Your output should be the complete listing, word for word, with no pictures in it.

_ _ _ _

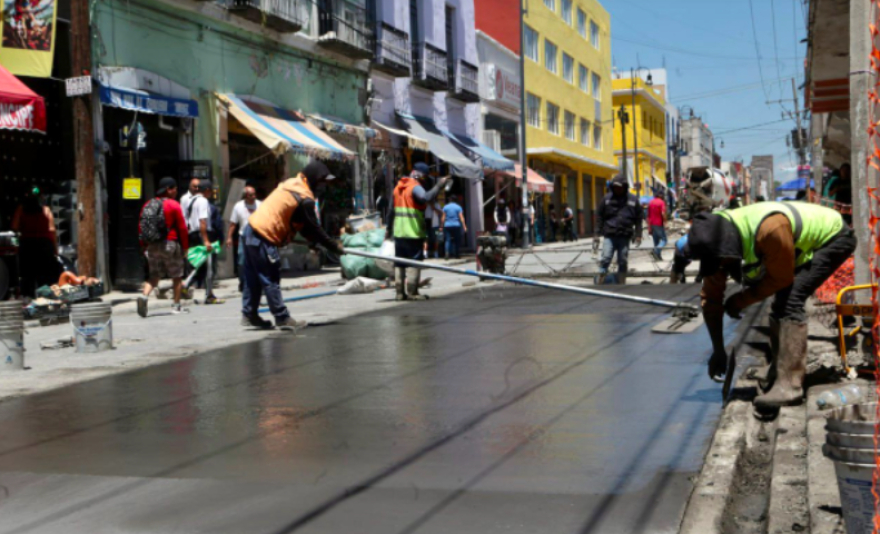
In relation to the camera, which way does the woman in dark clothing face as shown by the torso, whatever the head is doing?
away from the camera

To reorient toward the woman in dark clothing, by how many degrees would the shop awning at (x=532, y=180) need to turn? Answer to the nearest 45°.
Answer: approximately 45° to its right

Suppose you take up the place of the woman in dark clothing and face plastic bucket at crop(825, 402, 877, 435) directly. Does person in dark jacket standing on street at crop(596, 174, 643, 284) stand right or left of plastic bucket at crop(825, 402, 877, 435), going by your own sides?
left

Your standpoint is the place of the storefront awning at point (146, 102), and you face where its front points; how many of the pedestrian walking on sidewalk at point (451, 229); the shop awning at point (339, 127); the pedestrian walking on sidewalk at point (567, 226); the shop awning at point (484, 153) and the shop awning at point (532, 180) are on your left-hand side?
5

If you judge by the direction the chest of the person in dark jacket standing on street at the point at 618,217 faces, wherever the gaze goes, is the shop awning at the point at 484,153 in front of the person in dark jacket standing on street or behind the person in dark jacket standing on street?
behind

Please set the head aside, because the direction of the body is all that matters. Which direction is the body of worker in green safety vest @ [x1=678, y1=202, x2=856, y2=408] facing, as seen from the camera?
to the viewer's left

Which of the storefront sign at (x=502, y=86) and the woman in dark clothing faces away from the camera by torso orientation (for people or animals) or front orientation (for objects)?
the woman in dark clothing

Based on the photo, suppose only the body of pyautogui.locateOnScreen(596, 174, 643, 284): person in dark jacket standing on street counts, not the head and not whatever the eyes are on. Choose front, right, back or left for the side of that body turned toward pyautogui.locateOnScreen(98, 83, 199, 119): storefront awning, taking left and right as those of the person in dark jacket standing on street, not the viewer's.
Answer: right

_ _ _ _

» **Answer to the exercise**:
In relation to the camera, which way does the woman in dark clothing face as shown by the torso, whatever the head is doing?
away from the camera

To reorient toward the woman in dark clothing, by how many degrees would the shop awning at (x=532, y=180) need to turn? Answer to the nearest 45°.
Answer: approximately 45° to its right

Suppose you take up the place of the woman in dark clothing and face plastic bucket at crop(825, 402, 877, 435) directly. Does person in dark jacket standing on street at crop(596, 174, 643, 284) stand right or left of plastic bucket at crop(825, 402, 877, 435), going by your own sides?
left

Your standpoint is the place of the storefront awning at point (146, 102), and you face where its front points; how many of the pedestrian walking on sidewalk at point (451, 229); the shop awning at point (339, 127); the pedestrian walking on sidewalk at point (567, 226); the shop awning at point (484, 153) and the shop awning at point (532, 180) are on your left-hand side?
5

If you judge by the direction the chest of the person in dark jacket standing on street at the point at 618,217 faces, wherever the gaze goes, is the shop awning at the point at 484,153 in front of the person in dark jacket standing on street or behind the person in dark jacket standing on street?
behind

Please set the head aside, because the direction of the body is all that matters. Which direction is the body of worker in green safety vest @ [x1=678, y1=202, x2=856, y2=408] facing, as seen from the camera?
to the viewer's left

Which of the storefront sign at (x=502, y=86) and the woman in dark clothing faces away from the camera by torso orientation (for people or animals) or front orientation (for objects)?
the woman in dark clothing

Based on the photo, suppose only the body of pyautogui.locateOnScreen(596, 174, 643, 284): person in dark jacket standing on street counts, not the head and not whatever the eyes are on. Choose front, right, back or left for the side of that body turned toward pyautogui.locateOnScreen(98, 83, 199, 119): storefront awning, taking left and right as those of the person in dark jacket standing on street, not the viewer's.
Answer: right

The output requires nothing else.